# [What you have to do]
Recast the lines of the records below as a JSON list of strings, one string per line and blank lines omitted, covering only the lines between the one containing "pattern of **3:26**." and the one containing "Log entry: **1:58:04**", inclusive.

=== Material for the task ===

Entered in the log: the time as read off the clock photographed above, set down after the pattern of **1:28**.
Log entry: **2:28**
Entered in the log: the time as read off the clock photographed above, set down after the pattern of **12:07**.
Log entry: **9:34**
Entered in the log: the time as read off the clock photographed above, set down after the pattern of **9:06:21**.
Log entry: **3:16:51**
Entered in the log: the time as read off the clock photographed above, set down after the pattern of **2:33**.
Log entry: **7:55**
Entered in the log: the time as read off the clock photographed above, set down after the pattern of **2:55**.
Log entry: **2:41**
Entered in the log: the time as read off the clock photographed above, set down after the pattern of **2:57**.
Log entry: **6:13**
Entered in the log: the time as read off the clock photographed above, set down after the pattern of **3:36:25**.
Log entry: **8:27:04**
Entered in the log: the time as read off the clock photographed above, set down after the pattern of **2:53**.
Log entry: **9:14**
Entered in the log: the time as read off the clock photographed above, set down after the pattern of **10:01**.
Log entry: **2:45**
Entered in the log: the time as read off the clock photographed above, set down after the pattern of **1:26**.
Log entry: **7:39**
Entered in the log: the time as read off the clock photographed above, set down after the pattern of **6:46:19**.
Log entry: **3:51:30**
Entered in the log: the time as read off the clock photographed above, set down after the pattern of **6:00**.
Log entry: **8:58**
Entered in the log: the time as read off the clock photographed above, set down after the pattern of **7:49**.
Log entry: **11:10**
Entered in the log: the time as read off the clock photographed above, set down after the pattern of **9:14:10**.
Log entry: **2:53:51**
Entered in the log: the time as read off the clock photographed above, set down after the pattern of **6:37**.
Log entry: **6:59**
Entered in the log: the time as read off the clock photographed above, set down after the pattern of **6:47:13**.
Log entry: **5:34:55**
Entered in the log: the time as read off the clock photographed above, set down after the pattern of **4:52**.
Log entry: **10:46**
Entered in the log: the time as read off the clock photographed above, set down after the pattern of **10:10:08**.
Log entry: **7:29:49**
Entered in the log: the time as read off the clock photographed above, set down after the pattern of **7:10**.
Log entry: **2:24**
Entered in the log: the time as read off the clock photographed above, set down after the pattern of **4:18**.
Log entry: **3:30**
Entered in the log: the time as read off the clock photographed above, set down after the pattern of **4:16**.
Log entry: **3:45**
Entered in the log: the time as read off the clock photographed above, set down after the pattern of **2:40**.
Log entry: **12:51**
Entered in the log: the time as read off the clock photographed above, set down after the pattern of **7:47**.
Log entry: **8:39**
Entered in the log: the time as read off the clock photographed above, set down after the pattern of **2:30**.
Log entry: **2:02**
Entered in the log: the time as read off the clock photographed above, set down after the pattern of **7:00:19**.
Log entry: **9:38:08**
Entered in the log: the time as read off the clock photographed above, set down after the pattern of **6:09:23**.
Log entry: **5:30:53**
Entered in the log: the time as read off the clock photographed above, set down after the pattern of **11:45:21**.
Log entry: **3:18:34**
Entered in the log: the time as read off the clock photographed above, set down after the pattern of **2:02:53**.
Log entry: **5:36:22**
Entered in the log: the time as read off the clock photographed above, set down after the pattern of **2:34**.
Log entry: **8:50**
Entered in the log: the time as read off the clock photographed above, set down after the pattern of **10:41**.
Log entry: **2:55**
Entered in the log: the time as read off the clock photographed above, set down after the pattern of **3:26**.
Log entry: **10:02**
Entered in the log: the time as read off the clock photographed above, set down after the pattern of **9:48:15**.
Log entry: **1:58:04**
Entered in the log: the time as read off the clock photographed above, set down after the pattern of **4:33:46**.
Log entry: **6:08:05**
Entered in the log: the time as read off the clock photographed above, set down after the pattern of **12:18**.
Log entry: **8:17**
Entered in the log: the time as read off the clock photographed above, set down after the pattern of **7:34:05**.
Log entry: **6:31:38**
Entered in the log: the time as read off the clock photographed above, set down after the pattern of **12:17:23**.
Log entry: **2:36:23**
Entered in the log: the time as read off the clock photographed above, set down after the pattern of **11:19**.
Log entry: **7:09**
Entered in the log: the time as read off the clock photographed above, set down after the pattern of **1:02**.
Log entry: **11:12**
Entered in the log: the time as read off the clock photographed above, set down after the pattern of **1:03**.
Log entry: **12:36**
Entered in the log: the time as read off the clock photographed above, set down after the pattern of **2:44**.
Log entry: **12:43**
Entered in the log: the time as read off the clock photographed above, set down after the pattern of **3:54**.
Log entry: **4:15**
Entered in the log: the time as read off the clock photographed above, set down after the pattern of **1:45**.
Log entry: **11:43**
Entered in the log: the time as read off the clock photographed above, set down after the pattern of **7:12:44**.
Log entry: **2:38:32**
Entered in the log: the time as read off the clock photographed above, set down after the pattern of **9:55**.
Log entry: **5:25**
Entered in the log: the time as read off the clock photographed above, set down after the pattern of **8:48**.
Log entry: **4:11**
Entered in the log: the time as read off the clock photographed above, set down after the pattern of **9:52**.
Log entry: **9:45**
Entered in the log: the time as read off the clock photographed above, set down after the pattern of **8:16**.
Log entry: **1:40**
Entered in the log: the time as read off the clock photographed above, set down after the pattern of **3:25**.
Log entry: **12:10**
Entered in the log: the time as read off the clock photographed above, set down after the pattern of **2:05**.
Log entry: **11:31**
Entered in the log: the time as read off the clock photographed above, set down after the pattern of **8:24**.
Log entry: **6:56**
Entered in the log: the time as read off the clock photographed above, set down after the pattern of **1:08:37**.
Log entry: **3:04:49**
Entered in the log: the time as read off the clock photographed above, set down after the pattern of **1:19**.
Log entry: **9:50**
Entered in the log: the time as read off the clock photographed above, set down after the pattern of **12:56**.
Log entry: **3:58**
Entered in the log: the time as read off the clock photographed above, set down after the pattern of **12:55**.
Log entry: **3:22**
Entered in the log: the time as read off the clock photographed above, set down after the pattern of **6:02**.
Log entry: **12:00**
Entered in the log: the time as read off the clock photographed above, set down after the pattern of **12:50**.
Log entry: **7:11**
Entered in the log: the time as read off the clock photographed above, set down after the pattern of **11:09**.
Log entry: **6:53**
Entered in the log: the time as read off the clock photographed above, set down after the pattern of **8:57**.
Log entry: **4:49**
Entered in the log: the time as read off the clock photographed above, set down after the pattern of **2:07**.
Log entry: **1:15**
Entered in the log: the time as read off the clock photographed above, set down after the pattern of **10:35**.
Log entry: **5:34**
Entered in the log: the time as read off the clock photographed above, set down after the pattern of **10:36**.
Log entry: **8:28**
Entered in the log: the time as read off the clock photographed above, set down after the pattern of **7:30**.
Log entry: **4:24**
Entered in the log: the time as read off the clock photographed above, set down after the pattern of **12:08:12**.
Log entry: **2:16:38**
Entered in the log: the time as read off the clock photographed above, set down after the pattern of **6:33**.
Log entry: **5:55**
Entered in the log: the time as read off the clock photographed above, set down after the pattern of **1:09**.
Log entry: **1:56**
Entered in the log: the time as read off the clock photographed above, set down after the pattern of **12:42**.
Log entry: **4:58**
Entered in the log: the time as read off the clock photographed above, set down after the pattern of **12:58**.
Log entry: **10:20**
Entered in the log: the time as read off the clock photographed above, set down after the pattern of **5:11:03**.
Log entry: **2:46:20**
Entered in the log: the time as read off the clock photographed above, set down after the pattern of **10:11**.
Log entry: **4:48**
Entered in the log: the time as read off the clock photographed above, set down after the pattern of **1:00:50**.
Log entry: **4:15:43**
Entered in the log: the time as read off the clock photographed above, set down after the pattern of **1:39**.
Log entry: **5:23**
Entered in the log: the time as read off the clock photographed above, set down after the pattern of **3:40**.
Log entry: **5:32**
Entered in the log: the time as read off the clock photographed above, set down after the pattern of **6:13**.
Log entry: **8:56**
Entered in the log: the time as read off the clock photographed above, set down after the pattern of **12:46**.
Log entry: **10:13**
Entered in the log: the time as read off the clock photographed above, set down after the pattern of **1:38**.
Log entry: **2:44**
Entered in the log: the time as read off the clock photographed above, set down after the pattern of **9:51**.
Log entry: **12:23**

===

# [Answer below]
[
  "Entered in the log: the time as read off the clock photographed above, set down after the pattern of **3:26**.",
  "Log entry: **10:02**",
  "Entered in the log: the time as read off the clock photographed above, set down after the pattern of **9:48:15**.",
  "Log entry: **1:58:04**"
]